How To Hire the Best Candidate for the Job
VP of Engineering at Acquia
"Hiring is always hard; however, it is a big part of what we do as engineering leaders. We might spend upwards of 50% of our time hiring whenever there is active growth. But even when there is none, you still want to look into hiring because you want to make sure you have buffers as it could be up to nine months to find the right person. It helps to continually search for good candidates because sometimes employees get unexpected plans or move on to other opportunities, so you want to make sure you have resource capacity."

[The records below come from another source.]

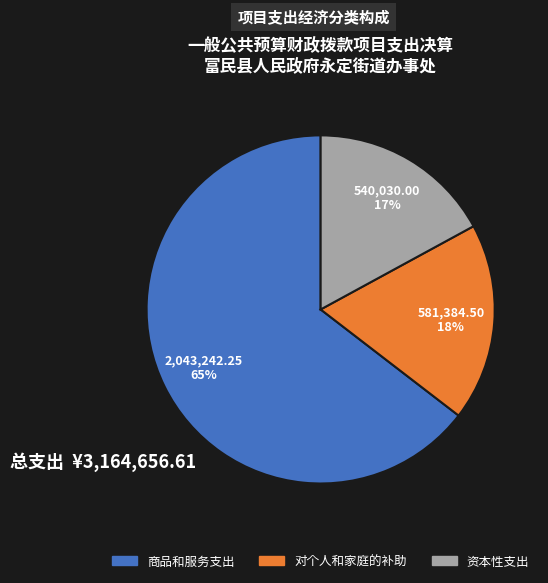

How many segments does this pie chart have?

3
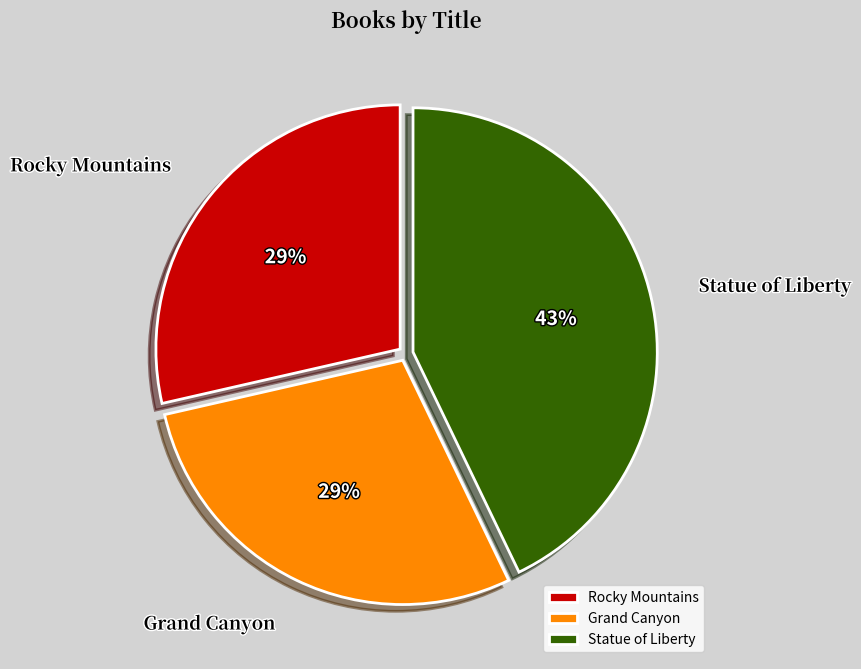

Approximately how many times larger is the value at Grand Canyon compared to Statue of Liberty?

0.7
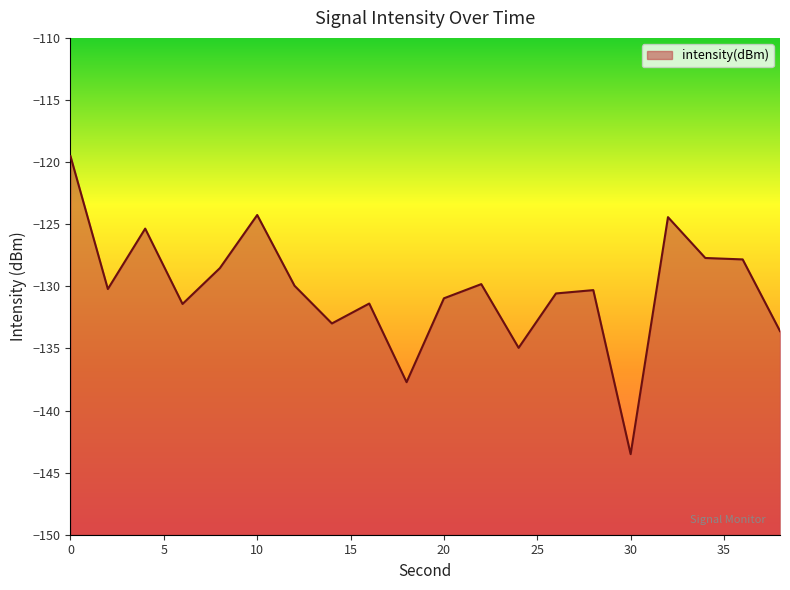

Reading right to left, list all the values displayed in this chart.

-133.6	-127.8	-127.7	-124.4	-143.5	-130.3	-130.6	-135.0	-129.8	-131.0	-137.7	-131.4	-133.0	-130.0	-124.3	-128.5	-131.4	-125.4	-130.2	-119.5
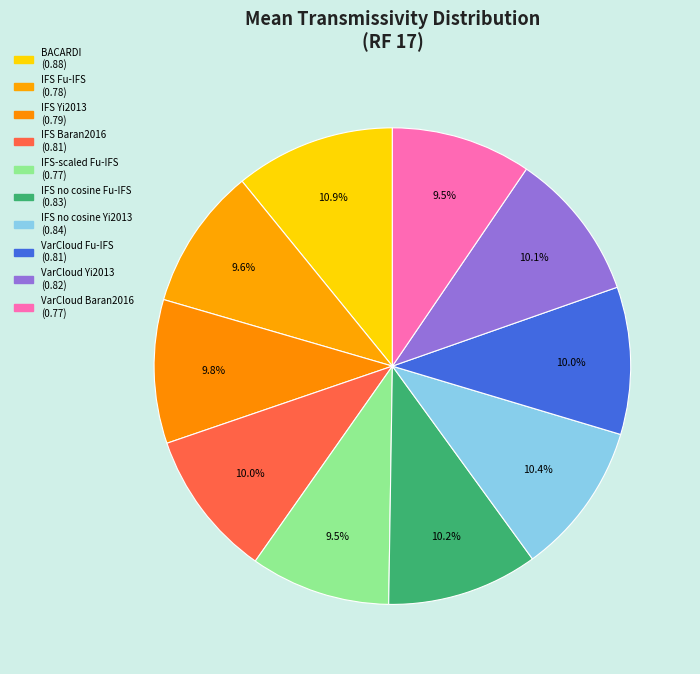

How many segments does this pie chart have?

10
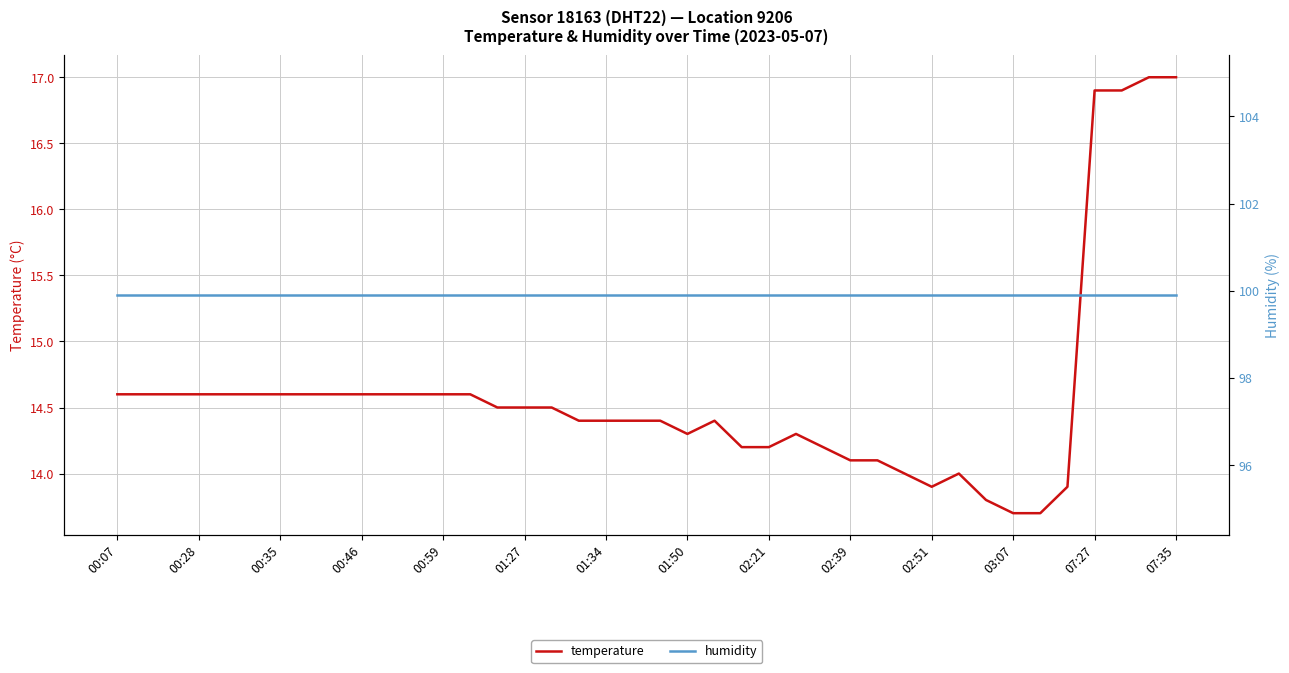

What are all the series names shown in the legend?

temperature, humidity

"An engineer is a good employee first, that happens to have engineering skills. When hiring, you want to think about: what does the ideal employee look like? What are we looking for? Before we hire, we refer to a list of competencies that we rate from 1-5 with 1 being someone who is just starting off with a high-level knowledge, 3 being a mentor, and 5 being an expert. Your team/company may not need a #5, but we do leave a space open for that as it shows room for improvement."
"There are two aspects to hiring: sourcing and recruiting. Knowing the competencies you are looking for is helpful for both because it will help you know where to look. As a hiring manager, I would usually sit down and analyze why I even need a new person and determine what they are going to do. You need to evaluate and narrow down what you actually need. Once you have that, you may even consult with the team to get some input on where help is needed and get any feedback from them about previous employees who have been in that position. After all of that has been established, we move on to phone screenings. For the phone interview, we tailor the questions to what can be answered over the phone (or screen share in some roles), for example, it's less effective to ask design questions over the phone. You and the candidate both has limited time so you have to make sure the questions are driven towards competency and their answers help you decide on whether or not to move forward."
"The harder part of the hiring process is the sourcing. Where do you find good candidates? Hands down, in my/team's experience the best way it is always through internal referral. The people you have right now have the values and principals that you are looking for in a future employee and likely share them with their friends/networks. We offer referral bonuses and more importantly keep our existing employees happy/motivated enough to want their networks to work with us. The second way to source new employees is to contact a few agencies or recruiters and give them the competency grid that you are looking for. Make sure they have an understanding the role and requirement (competencies rather than lengthy descriptions are more effective in my experience) so they can help properly screen potential candidates. The third way to source new employees is through websites with a good talent pool. It will most likely be expensive, but it is worth looking into if you are seeking a core team member. Lastly, you could source employees through networking events. However, I put that as last because there is no guarantee that the people that attend are actually looking for jobs. The best candidates are normally obtained through the first three."
"What if you find the perfect candidate, but you already have someone working in that position? As much as budget allows, I typically try not to turn down a great employee prospect because based on experience/anecdotes and past studies/articles, the median employee tenure is about three years. With that in mind, look at the budget that you have set for hiring. To a certain extent good teams/team members do not run out of great things to deliver. I would also suggest collaborating with the team prior to hiring to come up with the roadmap of what the new employee will work on for the next six months."
In closing, these are the takeaways:
- Draw a roadmap prior to interviewing. What are you looking for? Create a list of competencies and make sure they are all met prior to offering employment.
- Seek employment referrals from current employees first. They know what the job entails and may have like minded friends that would make perfect team members.
- On average, employees will change roles about once every three years. Make sure that you are staying on top of the hiring process so you can be prepared to fill in those gaps as need be.